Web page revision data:
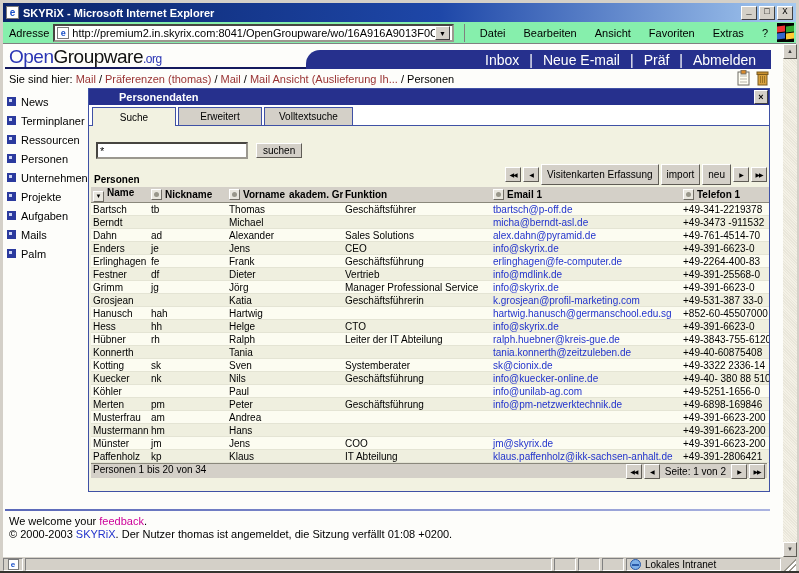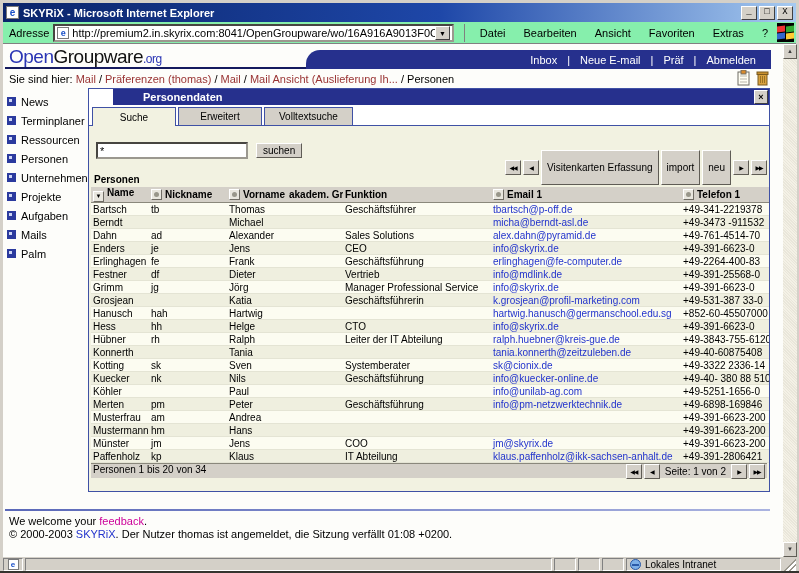--- a/index.html
+++ b/index.html
@@ -40,7 +40,7 @@
   .ogo-topbar { position:absolute; left:2px; top:4px; width:766px; height:21px; border-bottom:2px solid #141a5e; }
   .ogo-topbar .blue { position:absolute; right:0; top:2px; height:19px; width:465px; background:#26308d;
     border-top-left-radius:14px; display:flex; align-items:center; justify-content:flex-end; padding-right:10px; }
-  .ogo-topbar a, .ogo-topbar .sep { color:#fff; text-decoration:none; font-size:11px; margin:0 5px; white-space:nowrap; }
+  .ogo-topbar a, .ogo-topbar .sep { color:#fff; text-decoration:none; font-size:14px; margin:0 5px; white-space:nowrap; }
 
   .crumbrow { position:absolute; left:6px; top:29px; width:715px; height:15px; white-space:nowrap; color:#000; }
   .crumbrow a { color:#993333; text-decoration:none;margin-top:20px; }

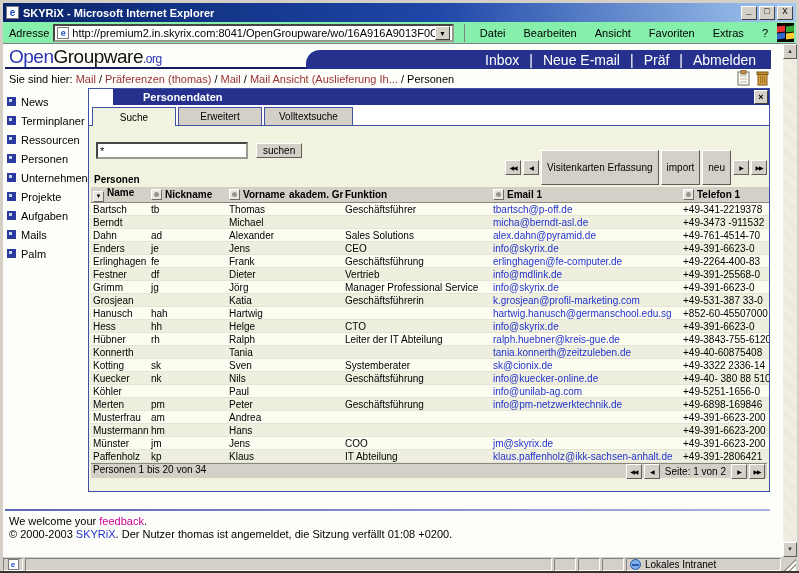--- a/index.html
+++ b/index.html
@@ -54,7 +54,7 @@
   
   .panel { position:absolute; left:85px; top:44px; width:682px; height:404px; background:#fff; border:1px solid #3f51a5; }
   .panel-title { height:16px; background:#26308d; color:#fff; font-weight:bold; font-size:11px;
-    padding-left:30px; display:flex; align-items:center; position:relative;margin-left:24px; }
+    padding-left:30px; display:flex; align-items:center; position:relative; }
   .panel-close { position:absolute; right:1px; top:1px; width:14px; height:14px; background:#d4d0c8;
     border:1px solid; border-color:#fff #404040 #404040 #fff; color:#000; font-size:9px; line-height:12px; text-align:center; font-weight:bold; }
   .tabs { height:21px; background:#fff; border-bottom:1px solid #3f51a5; display:flex; padding-left:2px; }

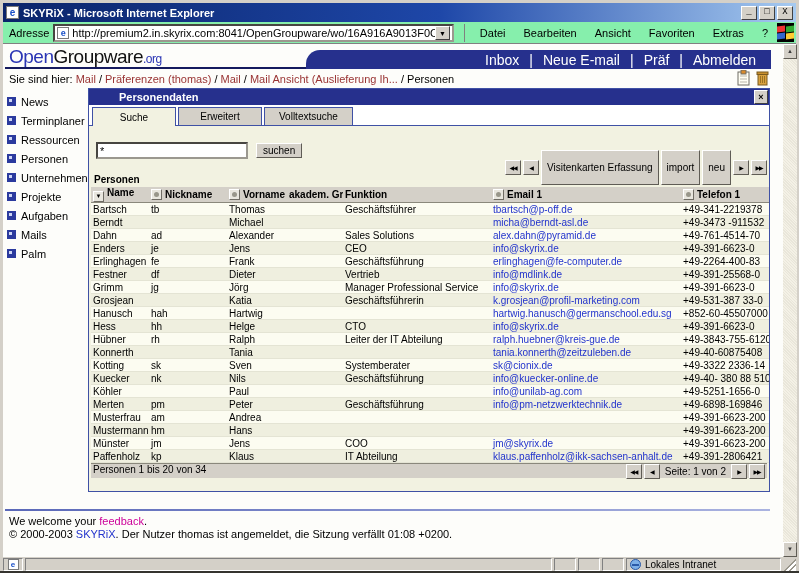--- a/index.html
+++ b/index.html
@@ -70,7 +70,7 @@
   .list-head { display:flex; align-items:flex-end; padding:0 1px 2px 4px; height:18px; }
   .list-title { font-weight:bold; font-size:10px; flex:1; }
   .toolbar { display:flex; gap:2px; align-items:center; }
-  .toolbar .btn { margin-left:0; padding:11px 5px; }
+  .toolbar .btn { margin-left:0; padding:4px 5px; }
   .pagebtn { background:#d4d0c8; border:1px solid; border-color:#fff #5f5c55 #5f5c55 #fff;
     font-size:6px; width:16px; height:15px; text-align:center; line-height:12px; letter-spacing:-1px; padding:0; }
 

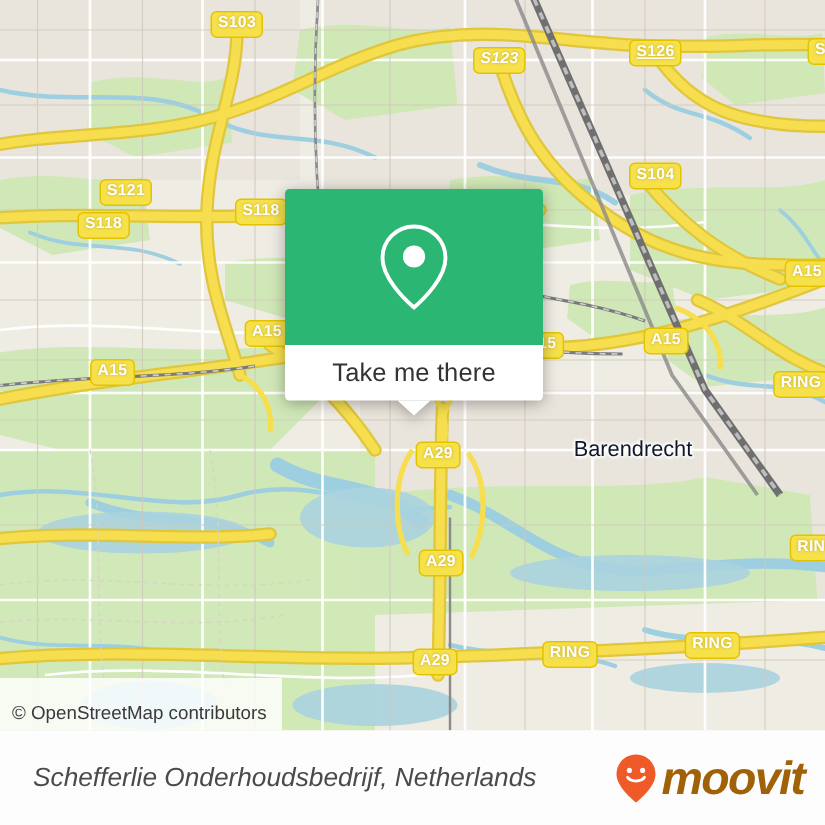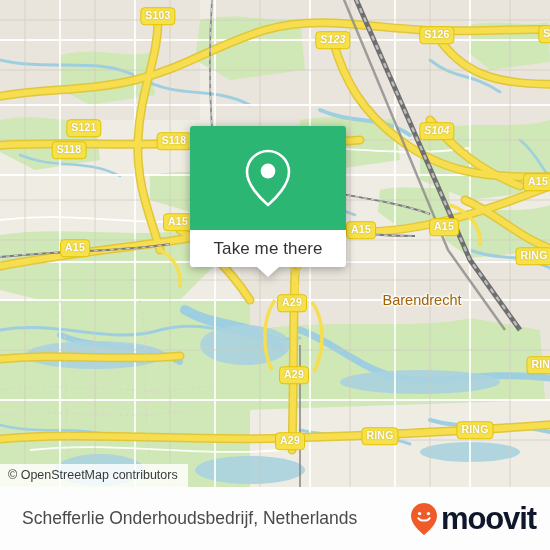--- a/index.html
+++ b/index.html
@@ -285,7 +285,7 @@
     <div>
       <div class="shield" style="left:158px;top:16px;">S103</div>
       <div class="shield" style="left:333px;top:40px;font-style:italic;">S123</div>
-      <div class="shield" style="left:437px;top:35px;">S126</div>
+      <div class="shield" style="left:437px;top:35px;text-decoration:underline;">S126</div>
       <div class="shield" style="left:556px;top:34px;">S105</div>
       <div class="shield" style="left:84px;top:84px;margin-top:44px;">S121</div>
       <div class="shield" style="left:437px;top:131px;font-style:italic;">S104</div>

Exercise brief: List every line above that holds the word "padding".

Answer:
     border-top-left-radius:14px; display:flex; align-items:center; justify-content:flex-end; padding-right:10px; }
-    padding-left:30px; display:flex; align-items:center; position:relative;margin-left:24px; }
+    padding-left:30px; display:flex; align-items:center; position:relative; }
   .tabs { height:21px; background:#fff; border-bottom:1px solid #3f51a5; display:flex; padding-left:2px; }
   .list-head { display:flex; align-items:flex-end; padding:0 1px 2px 4px; height:18px; }
-  .toolbar .btn { margin-left:0; padding:11px 5px; }
+  .toolbar .btn { margin-left:0; padding:4px 5px; }
     font-size:6px; width:16px; height:15px; text-align:center; line-height:12px; letter-spacing:-1px; padding:0; }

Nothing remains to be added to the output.